* **Activities**:
1) Please copy the post on Carl Honoré's talk word for word, from "March hospitality with" to "the new fast.", inclusive.
2) According to the post on Carl Honoré's talk, how many women attended the hospitality morning?

* **Text segment**:
Thursday 18 March 2010

March hospitality with Carl Honoré

At our hospitality morning on March 9th we all took a welcomed break from our busy schedules and learned to embrace our inner Tortoise with speaker Carl Honoré, the best-selling author and advocate of the slow movement. Carl shared with us humorous anecdotes and assured the forty women in attendance that less is more and slow is the new fast.

Carl with Patty Bell, CWC Vice-President
In a culture of instant messaging, speed yoga, and drive-through funerals, it is almost impossible to take the time to smell the roses. As a former speedaholic himself, Carl realized it was time to put on the breaks when he started trying to condense his son’s bedtime stories into one minute. Since Carl published his book “In Praise of Slow: How a Worldwide Movement is Challenging the Cult of Speed”, which reveals the dangers of living life in fast-forward, the slow movement has been gaining speed. Slow cities have been cropping up around the world, as well as movements in slow food, slow sex, slow exercise, slow medicine, and even slow technology. Big companies are starting to embrace slowness to allow their workers to be more creative and efficient and last year Harvard University sent their incoming freshman class a letter with one piece of advice, to slow down.

In 2005, Carl published "Under Pressure". As well as outlining all the pressures put on parents and teachers to speed children along and grow up fast, he makes the case for slowing things down: letting children be children just a little bit longer. Carl recently wrote on his blog that Canada's Globe and Mail newspaper said that 'Under Pressure" is ...“A look at the mismanagement of the contemporary child: overprotected, overindulged, over-stimulated. An indispensable, anecdotal, comnmonsensical guide to why our kids are depressed, lazy and fat, and what we can do about it.”

* **Data listing**:

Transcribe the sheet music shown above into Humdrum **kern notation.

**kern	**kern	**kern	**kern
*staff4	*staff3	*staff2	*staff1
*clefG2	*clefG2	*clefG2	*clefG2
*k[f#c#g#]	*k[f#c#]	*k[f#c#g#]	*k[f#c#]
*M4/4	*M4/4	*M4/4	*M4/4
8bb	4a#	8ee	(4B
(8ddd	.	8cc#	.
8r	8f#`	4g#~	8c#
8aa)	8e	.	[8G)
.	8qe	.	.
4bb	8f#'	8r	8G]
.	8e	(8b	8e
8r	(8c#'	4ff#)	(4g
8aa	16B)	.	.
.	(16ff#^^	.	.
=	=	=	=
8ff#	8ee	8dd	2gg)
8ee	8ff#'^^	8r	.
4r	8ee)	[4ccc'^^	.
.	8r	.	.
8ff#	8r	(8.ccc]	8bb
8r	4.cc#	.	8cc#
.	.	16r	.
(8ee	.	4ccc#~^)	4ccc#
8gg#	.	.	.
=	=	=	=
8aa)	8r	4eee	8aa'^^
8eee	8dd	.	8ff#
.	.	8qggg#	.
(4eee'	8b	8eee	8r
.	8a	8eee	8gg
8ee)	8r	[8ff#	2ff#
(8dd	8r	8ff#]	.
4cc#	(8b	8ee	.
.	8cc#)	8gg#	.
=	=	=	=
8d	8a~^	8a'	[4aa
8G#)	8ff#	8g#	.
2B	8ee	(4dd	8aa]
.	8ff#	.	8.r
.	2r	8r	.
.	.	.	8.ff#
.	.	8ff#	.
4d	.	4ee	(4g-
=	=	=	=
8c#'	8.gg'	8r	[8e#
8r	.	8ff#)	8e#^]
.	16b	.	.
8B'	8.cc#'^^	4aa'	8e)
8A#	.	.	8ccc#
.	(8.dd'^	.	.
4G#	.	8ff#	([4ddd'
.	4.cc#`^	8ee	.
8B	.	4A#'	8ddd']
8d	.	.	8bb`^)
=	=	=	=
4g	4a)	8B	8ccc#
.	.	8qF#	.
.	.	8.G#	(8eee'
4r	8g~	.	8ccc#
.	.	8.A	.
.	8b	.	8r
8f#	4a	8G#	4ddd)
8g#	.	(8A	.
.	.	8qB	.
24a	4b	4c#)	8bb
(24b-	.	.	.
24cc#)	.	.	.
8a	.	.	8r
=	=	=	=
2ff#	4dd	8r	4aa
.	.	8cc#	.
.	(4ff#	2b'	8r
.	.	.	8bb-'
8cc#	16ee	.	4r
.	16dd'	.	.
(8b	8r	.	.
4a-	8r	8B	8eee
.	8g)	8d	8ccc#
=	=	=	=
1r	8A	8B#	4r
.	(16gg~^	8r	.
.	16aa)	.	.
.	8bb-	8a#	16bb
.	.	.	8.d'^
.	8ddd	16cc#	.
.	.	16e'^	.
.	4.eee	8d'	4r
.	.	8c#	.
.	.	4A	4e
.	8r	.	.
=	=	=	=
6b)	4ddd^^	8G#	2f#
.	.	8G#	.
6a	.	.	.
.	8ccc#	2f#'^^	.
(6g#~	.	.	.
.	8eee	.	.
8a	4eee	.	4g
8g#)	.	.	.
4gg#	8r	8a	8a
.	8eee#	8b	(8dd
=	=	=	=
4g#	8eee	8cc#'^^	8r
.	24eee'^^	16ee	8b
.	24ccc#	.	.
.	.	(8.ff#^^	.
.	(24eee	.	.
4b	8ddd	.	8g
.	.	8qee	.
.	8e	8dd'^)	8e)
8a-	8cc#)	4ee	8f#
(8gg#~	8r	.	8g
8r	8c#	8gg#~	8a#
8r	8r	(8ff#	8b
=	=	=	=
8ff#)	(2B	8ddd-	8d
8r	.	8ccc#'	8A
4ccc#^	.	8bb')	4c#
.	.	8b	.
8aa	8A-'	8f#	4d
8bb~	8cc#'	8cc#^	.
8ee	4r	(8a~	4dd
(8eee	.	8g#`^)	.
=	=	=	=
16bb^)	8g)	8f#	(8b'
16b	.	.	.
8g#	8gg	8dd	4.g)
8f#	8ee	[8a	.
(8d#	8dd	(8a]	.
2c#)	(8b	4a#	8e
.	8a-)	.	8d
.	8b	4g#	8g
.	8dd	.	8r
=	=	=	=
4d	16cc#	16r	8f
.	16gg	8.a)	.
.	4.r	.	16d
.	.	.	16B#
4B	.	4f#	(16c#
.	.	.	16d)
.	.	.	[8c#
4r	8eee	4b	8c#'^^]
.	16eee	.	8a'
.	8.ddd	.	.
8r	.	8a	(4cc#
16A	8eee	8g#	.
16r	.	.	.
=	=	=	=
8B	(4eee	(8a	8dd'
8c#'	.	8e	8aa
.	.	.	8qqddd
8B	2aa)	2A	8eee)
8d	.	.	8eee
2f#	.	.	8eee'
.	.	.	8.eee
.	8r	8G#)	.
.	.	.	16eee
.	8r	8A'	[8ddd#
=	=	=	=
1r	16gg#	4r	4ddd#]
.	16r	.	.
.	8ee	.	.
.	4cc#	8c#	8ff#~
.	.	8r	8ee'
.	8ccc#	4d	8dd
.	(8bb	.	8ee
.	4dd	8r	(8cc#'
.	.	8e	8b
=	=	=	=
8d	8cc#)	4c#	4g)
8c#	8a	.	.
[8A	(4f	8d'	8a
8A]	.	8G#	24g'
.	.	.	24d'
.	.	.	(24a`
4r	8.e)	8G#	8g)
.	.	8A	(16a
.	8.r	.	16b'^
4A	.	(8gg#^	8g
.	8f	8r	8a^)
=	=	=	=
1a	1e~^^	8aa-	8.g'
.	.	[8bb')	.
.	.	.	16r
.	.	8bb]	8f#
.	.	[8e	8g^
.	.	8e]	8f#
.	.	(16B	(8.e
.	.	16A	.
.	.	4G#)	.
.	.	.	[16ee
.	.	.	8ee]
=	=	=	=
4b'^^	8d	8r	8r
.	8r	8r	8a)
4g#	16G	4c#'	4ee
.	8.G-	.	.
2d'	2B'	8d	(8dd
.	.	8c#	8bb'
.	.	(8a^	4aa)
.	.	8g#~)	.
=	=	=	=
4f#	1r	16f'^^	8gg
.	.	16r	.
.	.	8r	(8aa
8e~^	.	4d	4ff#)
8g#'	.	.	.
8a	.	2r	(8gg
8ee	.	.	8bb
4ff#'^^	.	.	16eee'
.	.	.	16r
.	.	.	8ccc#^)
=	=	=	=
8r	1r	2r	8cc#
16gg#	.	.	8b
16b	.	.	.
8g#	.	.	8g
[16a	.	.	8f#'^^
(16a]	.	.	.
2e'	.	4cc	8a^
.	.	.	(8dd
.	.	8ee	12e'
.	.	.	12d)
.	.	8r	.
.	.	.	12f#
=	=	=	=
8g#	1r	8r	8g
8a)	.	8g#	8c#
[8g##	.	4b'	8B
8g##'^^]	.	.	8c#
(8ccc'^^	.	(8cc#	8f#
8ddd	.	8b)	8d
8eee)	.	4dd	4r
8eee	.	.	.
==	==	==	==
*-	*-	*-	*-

* **Your responses**:
1)
March hospitality with Carl Honoré

At our hospitality morning on March 9th we all took a welcomed break from our busy schedules and learned to embrace our inner Tortoise with speaker Carl Honoré, the best-selling author and advocate of the slow movement. Carl shared with us humorous anecdotes and assured the forty women in attendance that less is more and slow is the new fast.

2) Forty women attended.